::: Data to process

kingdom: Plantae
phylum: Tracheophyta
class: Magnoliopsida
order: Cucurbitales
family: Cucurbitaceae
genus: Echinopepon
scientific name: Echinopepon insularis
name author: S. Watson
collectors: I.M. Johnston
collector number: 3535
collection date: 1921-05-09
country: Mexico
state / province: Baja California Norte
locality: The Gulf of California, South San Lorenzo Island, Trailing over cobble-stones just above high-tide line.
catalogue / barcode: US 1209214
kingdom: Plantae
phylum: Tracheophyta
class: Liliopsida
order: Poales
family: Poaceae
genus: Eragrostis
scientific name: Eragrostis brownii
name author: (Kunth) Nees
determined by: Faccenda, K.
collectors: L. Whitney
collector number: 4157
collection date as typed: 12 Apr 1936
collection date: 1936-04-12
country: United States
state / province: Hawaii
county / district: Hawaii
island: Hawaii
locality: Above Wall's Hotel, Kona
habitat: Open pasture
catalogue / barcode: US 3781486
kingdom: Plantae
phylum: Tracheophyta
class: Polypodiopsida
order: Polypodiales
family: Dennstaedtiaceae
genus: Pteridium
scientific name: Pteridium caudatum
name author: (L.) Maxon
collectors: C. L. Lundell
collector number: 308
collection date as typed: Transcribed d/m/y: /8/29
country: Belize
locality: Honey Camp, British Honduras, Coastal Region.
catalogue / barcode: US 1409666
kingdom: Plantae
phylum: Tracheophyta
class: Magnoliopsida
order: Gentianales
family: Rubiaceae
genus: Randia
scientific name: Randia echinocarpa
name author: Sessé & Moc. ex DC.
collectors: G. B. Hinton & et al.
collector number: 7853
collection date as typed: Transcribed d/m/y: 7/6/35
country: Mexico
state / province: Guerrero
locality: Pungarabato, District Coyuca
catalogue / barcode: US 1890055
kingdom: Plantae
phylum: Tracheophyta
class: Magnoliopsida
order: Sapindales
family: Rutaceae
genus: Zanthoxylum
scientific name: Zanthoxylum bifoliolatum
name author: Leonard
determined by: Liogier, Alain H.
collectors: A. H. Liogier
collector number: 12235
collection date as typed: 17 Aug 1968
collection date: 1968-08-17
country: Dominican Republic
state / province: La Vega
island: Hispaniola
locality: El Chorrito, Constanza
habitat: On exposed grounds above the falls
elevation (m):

::::::

§ Your instructions: Copy the entries above, swapping "catalogue / barcode" for "catalog / barcode" every time it occurs and leaving everything else unchanged.

§ Correct output:
kingdom: Plantae
phylum: Tracheophyta
class: Magnoliopsida
order: Cucurbitales
family: Cucurbitaceae
genus: Echinopepon
scientific name: Echinopepon insularis
name author: S. Watson
collectors: I.M. Johnston
collector number: 3535
collection date: 1921-05-09
country: Mexico
state / province: Baja California Norte
locality: The Gulf of California, South San Lorenzo Island, Trailing over cobble-stones just above high-tide line.
catalog / barcode: US 1209214
kingdom: Plantae
phylum: Tracheophyta
class: Liliopsida
order: Poales
family: Poaceae
genus: Eragrostis
scientific name: Eragrostis brownii
name author: (Kunth) Nees
determined by: Faccenda, K.
collectors: L. Whitney
collector number: 4157
collection date as typed: 12 Apr 1936
collection date: 1936-04-12
country: United States
state / province: Hawaii
county / district: Hawaii
island: Hawaii
locality: Above Wall's Hotel, Kona
habitat: Open pasture
catalog / barcode: US 3781486
kingdom: Plantae
phylum: Tracheophyta
class: Polypodiopsida
order: Polypodiales
family: Dennstaedtiaceae
genus: Pteridium
scientific name: Pteridium caudatum
name author: (L.) Maxon
collectors: C. L. Lundell
collector number: 308
collection date as typed: Transcribed d/m/y: /8/29
country: Belize
locality: Honey Camp, British Honduras, Coastal Region.
catalog / barcode: US 1409666
kingdom: Plantae
phylum: Tracheophyta
class: Magnoliopsida
order: Gentianales
family: Rubiaceae
genus: Randia
scientific name: Randia echinocarpa
name author: Sessé & Moc. ex DC.
collectors: G. B. Hinton & et al.
collector number: 7853
collection date as typed: Transcribed d/m/y: 7/6/35
country: Mexico
state / province: Guerrero
locality: Pungarabato, District Coyuca
catalog / barcode: US 1890055
kingdom: Plantae
phylum: Tracheophyta
class: Magnoliopsida
order: Sapindales
family: Rutaceae
genus: Zanthoxylum
scientific name: Zanthoxylum bifoliolatum
name author: Leonard
determined by: Liogier, Alain H.
collectors: A. H. Liogier
collector number: 12235
collection date as typed: 17 Aug 1968
collection date: 1968-08-17
country: Dominican Republic
state / province: La Vega
island: Hispaniola
locality: El Chorrito, Constanza
habitat: On exposed grounds above the falls
elevation (m):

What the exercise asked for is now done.